EXERCISE DETAILS: All of the data must be output exactly, with every picture left out.

DATA PROVIDED:
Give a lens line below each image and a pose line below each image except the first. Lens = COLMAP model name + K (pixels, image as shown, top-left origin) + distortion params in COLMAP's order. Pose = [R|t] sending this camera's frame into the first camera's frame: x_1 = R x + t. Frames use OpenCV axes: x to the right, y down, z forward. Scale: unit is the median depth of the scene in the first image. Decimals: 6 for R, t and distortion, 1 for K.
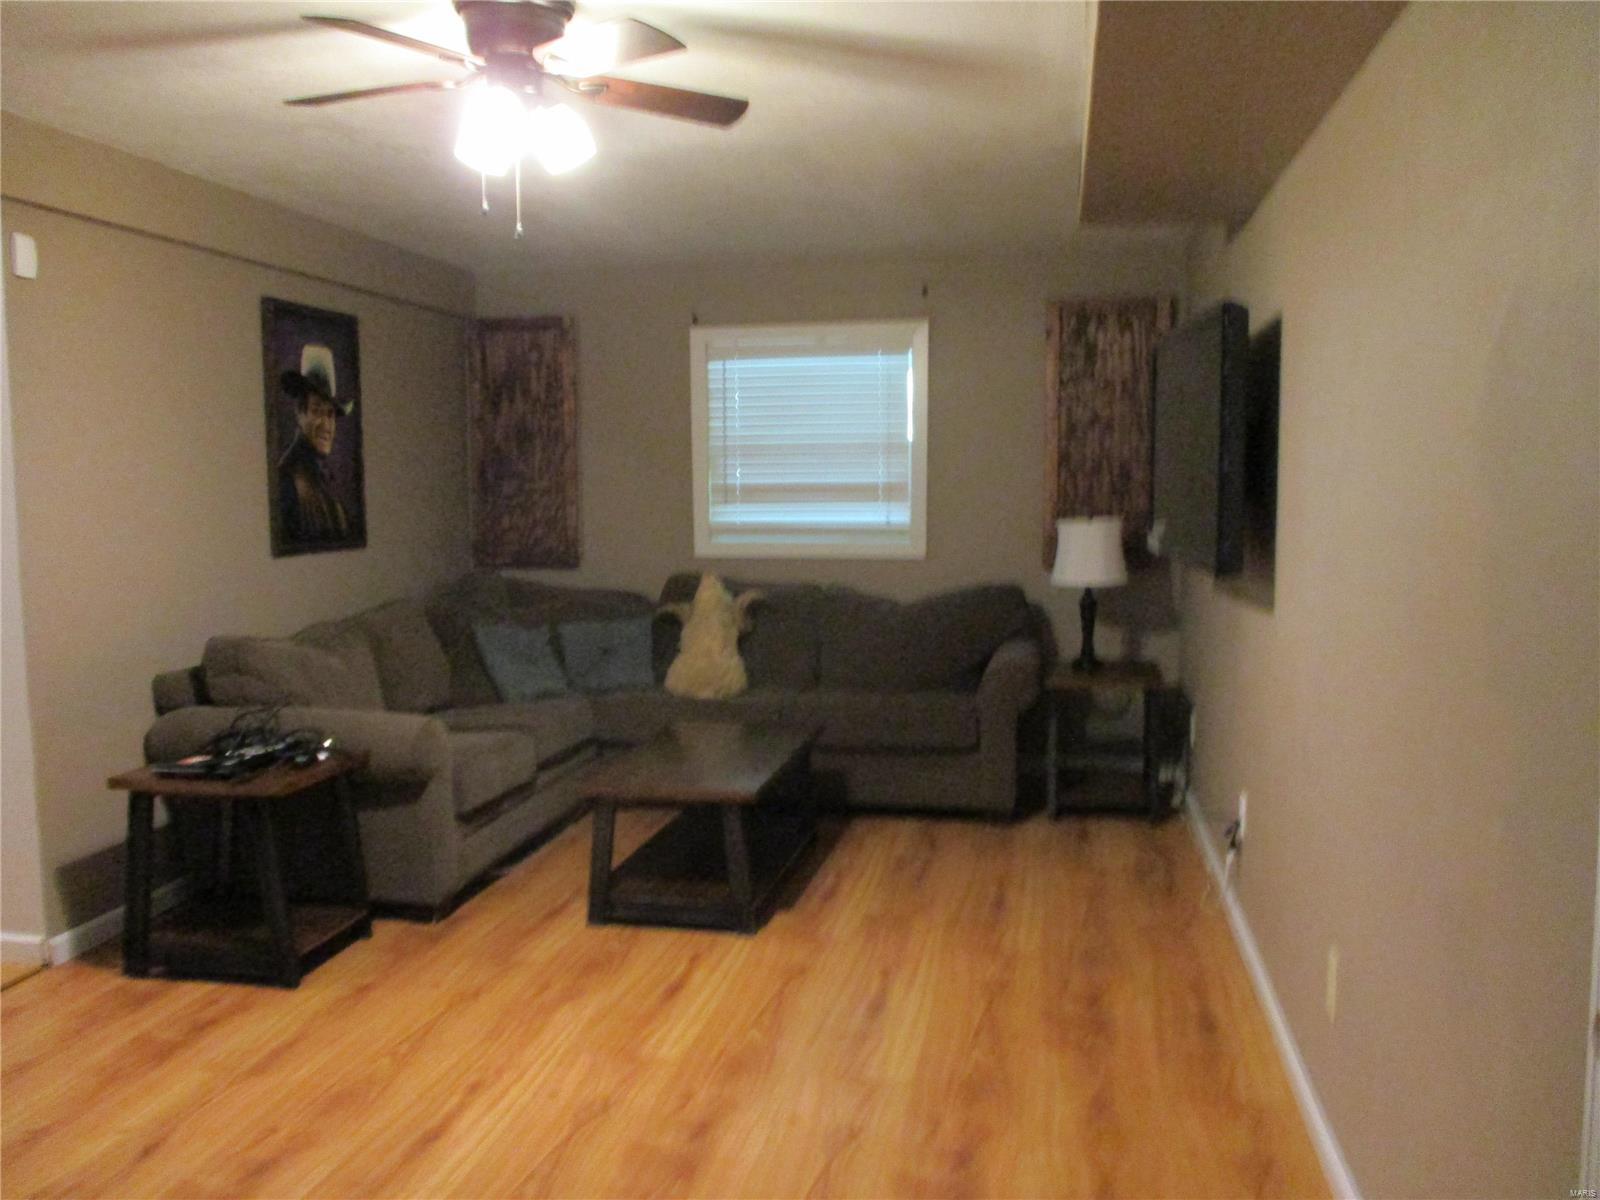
lens RADIAL K [[1312.4, 0, 809.7], [0, 1312.4, 578.1], [0, 0, 1]] dist [-0.033584, 0.007346]
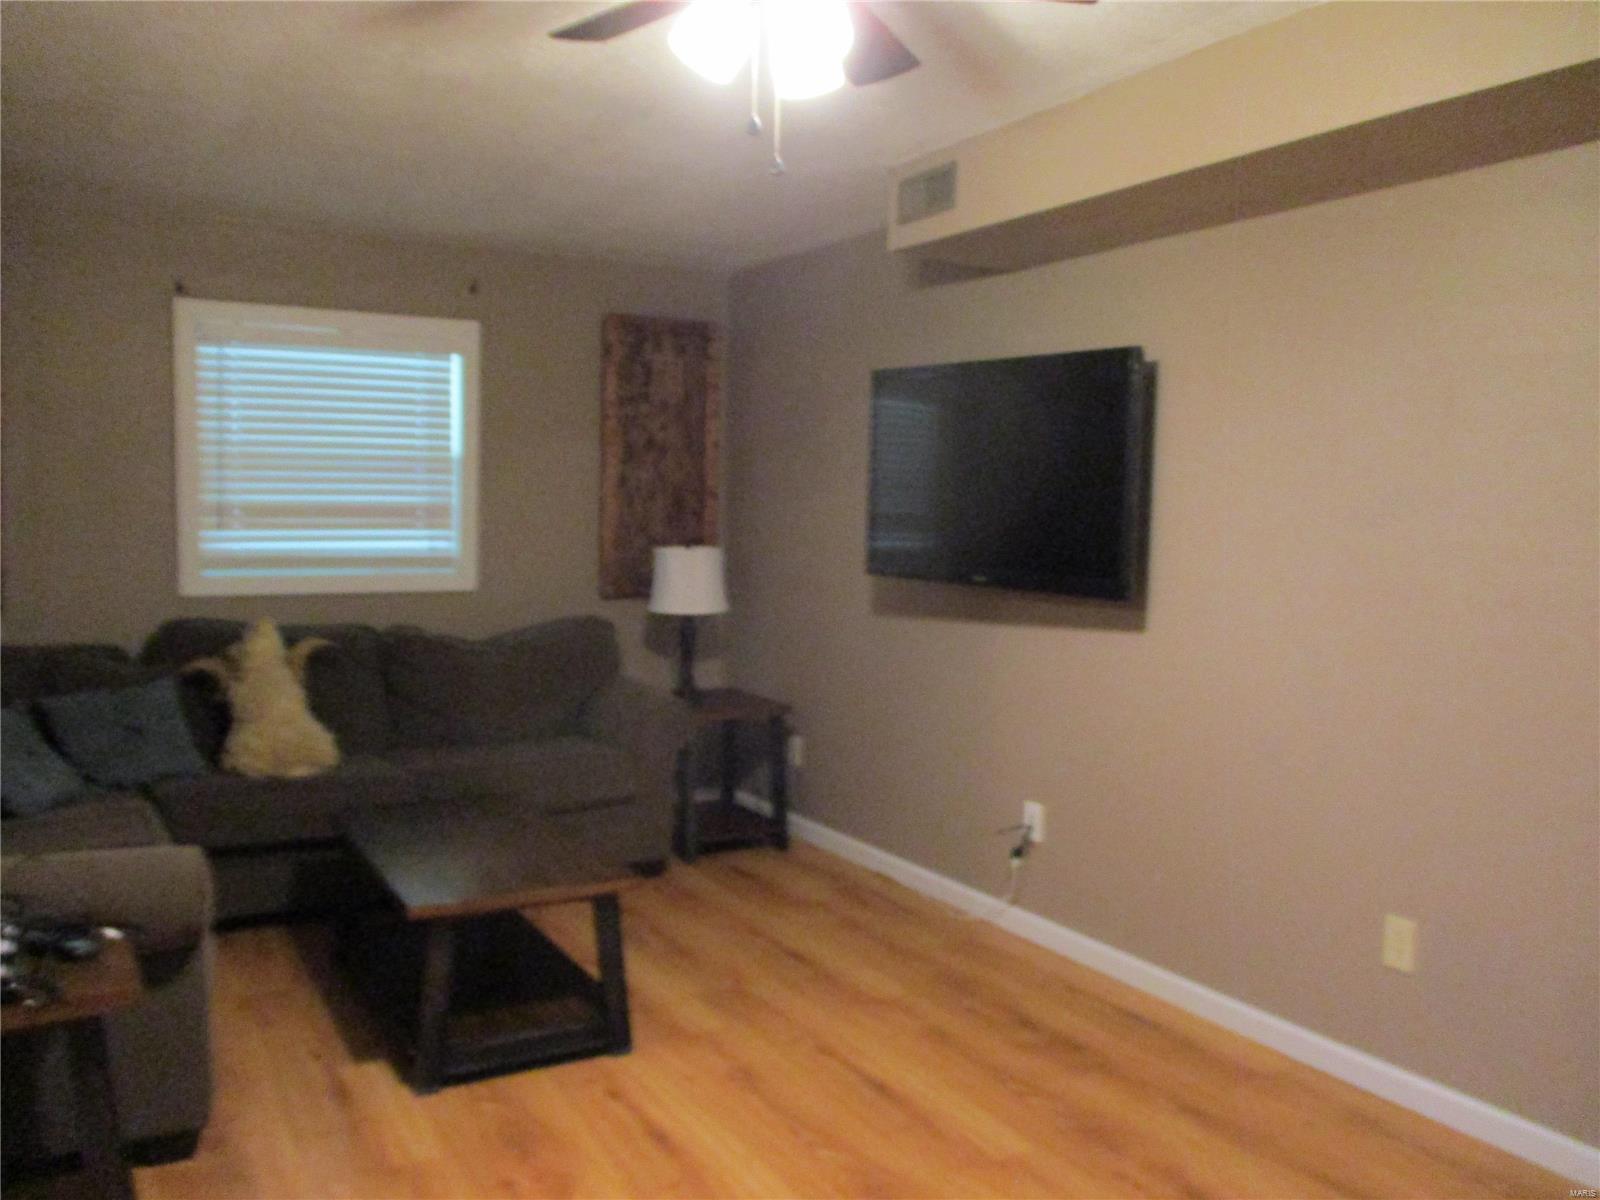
lens RADIAL K [[1312.4, 0, 809.7], [0, 1312.4, 578.1], [0, 0, 1]] dist [-0.033584, 0.007346]
pose [[0.754670, -0.019184, 0.655824, -0.331952], [0.031307, 0.999487, -0.006789, -0.011177], [-0.655357, 0.025655, 0.754884, 0.198507]]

FINAL ANSWER:
Give a lens line below each image and a pose line below each image except the first. Lens = COLMAP model name + K (pixels, image as shown, top-left origin) + distortion params in COLMAP's order. Pose = [R|t] sending this camera's frame into the first camera's frame: x_1 = R x + t. Frames use OpenCV axes: x to the right, y down, z forward. Scale: unit is the median depth of the scene in the first image. Decimals: 6 for R, t and distortion, 1 for K.
lens RADIAL K [[1312.4, 0, 809.7], [0, 1312.4, 578.1], [0, 0, 1]] dist [-0.033584, 0.007346]
lens RADIAL K [[1312.4, 0, 809.7], [0, 1312.4, 578.1], [0, 0, 1]] dist [-0.033584, 0.007346]
pose [[0.754670, -0.019184, 0.655824, -0.331952], [0.031307, 0.999487, -0.006789, -0.011177], [-0.655357, 0.025655, 0.754884, 0.198507]]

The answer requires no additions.